I am effectively a poacher turned gamekeeper. I have a background of complaining about the National Programme – and yet I am now one of its GP national clinical leads. This makes me particularly well placed to listen to GPs’ experience and to make sure that it feeds into delivering the most clinical benefit for patient care.
GP user groups are leading the way in terms of what is possible for information systems in practice. I am an additional advocate on behalf of my profession, representing its choices and suggestions at a senior level within NHS Connecting for Health, to deliver the patient benefits GPs really want to see.
GP Systems of Choice
GP Systems of Choice (GPSoC) allows surgeries to have a choice of systems to deliver maximum clinical benefit and avoid unnecessary system changes. This has led to a secure future for systems that have met national priorities, while at the same time meeting local needs and giving improved value for money for taxpayers.

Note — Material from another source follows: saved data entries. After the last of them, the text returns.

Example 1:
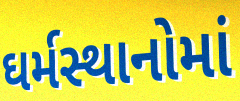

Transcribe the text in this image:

ઘર્મસ્થાનોમાં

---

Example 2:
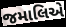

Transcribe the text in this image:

જમાલિએ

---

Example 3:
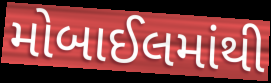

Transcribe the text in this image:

મોબાઈલમાંથી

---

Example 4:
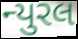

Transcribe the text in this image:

ન્યુરલ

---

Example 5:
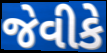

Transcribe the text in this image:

જેવીકે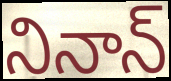
నినాన్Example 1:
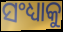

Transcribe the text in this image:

ସଂଧ୍ୟାକୁ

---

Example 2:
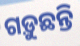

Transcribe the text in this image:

ଗଡ଼ୁଛନ୍ତି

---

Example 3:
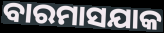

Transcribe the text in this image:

ବାରମାସଯାକ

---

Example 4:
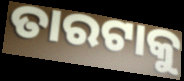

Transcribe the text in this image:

ତାରଟାକୁ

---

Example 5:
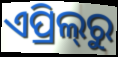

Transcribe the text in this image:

ଏପ୍ରିଲ୍‍ରୁ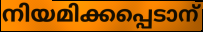
നിയമിക്കപ്പെടാന്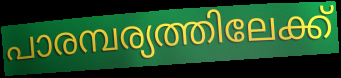
പാരമ്പര്യത്തിലേക്ക്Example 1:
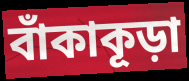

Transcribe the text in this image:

বাঁকাকূড়া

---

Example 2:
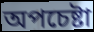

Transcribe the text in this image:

অপচেষ্টা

Difficulties remain, of course; but many of these arise from historic experiences and, in some parts of the country, from a rather short-sighted strategy of enforcing “top-down” change without clinical justification.

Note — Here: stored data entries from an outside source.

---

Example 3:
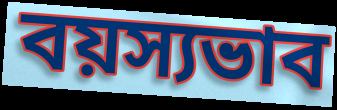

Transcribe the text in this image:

বয়স্যভাব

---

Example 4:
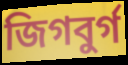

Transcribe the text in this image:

জিগবুর্গ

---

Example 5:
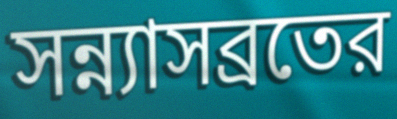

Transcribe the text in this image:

সন্ন্যাসব্রতেরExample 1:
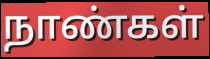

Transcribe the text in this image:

Worldwide experience shows that the engagement, trust and “ownership” of clinical system implementation by users are key to success and to the early delivery of benefits. GPSoC reflects this need by allowing GPs to stick with their existing system, as long as it develops to meet the needs of the NHS.
Choose and Book
Choose and Book was the earliest exposure that many GPs had to the National Programme. Many felt the advantages were, at best, limited – even for patients. It required a significant time investment from clinicians and GP administrative teams; although when it works well, patients seem to like it.
Nowadays there is a slow but steady shift in opinion. There is much wider, if sometimes reluctant, acceptance of the system. Around 91% of GP practices currently use Choose and Book every month and more than 8 million referrals have been made via the system.
Some GP practices continue to have problems with local technical issues, but more of my colleagues feel their problems are being taken seriously, and acted upon. Hospitals are required to make sufficient slots available, as well as describing their services in ways that make them easily searchable in order to secure “business.”
Difficult issues of consent
At roadshows across the country, doctors and other NHS staff have articulated their worries about the governance of shared records, security and consent. I am involved in discussions about the Summary Care Record (SCR), which enables NHS professionals, such as those operating in emergency or out of hours care, to access basic information about patient medication, allergies and – eventually – significant medical history.
I welcome the recent University College of London evaluation report, which has given us all some very important points to consider. Some clinicians and patients have been very vocal on the subject, but for me the crucial issue is that the solution needs to be jointly owned and understood by clinicians and patients, and to work for both groups.
NHS CfH is commissioning independent work to update guidance on medical record sharing and governance to progress this issue.
An additional future challenge is the changeover to the SNOMED clinical terms. There are always valid concerns about the risks surrounding data migration, and NHS CfH is working to assess these risks and support the development of new ways to enable efficient coding using SNOMED in the clinical consultation.
With common coding, the exchange of information will be easier and safer across care settings, and along with GP2GP transfer, it will reduce the administrative burden on practices.
Don’t grumble, criticise (constructively)
Recently GPs in the East Midlands told me that they needed practical resources to help them maximise the benefits of current and new systems, as well as an overview of how different programmes work together.
All practices are at different stages of development and, in the areas where there are problems, my priority is to establish a system to engage with practices in a consistent, effective way that supports the change management process.
We have to be upfront with GPs about the risks and benefits involved in these ambitious changes, and to remain open and honest about lessons learned from pilots and early adopters. All practices should be actively encouraged to use telephone helplines and support desks in order to report any errors, deficiencies and faults.
The culture of grumbling and “working-around” system deficiencies – but not filing reports – needs to be replaced by the “open” attitude of constructive criticism. As in clinical practice, it is usually the system at fault rather than the individual!
Looking to the future
What do we expect the surgery of the future to look like? There will be an increasingly wide diversity of professionals working there, including nurse practitioners and healthcare assistants, who will often take on many of the tasks previously done by GPs.
The front desk and waiting room will be quieter, as patients will not have to make multiple visits. An increasing number of patients will communicate with their doctors via electronic channels, receive text messages for their appointments and regularly monitoring their health at home.
Patients will have access to care plans and self-help resources and be able to compare their care with NICE guidance. In the consulting room, biometric measurements will be inserted directly onto the patient’s record while the patient and doctor agree management plan changes, supported by “online” guidance and material.
In my experience, GPs want and need to be kept informed about changes at the right time for their surgery, as well as knowing how to escalate issues when difficulties arise. As a professional group we have high expectations for systems that focus firmly on clinical care, but which also support surgery and wider NHS business processes.
Only by listening to GPs, using their feedback and experience, and ensuring that they are properly supported, can we ensure that better, safer patient care facilitated by IT becomes a reality for all.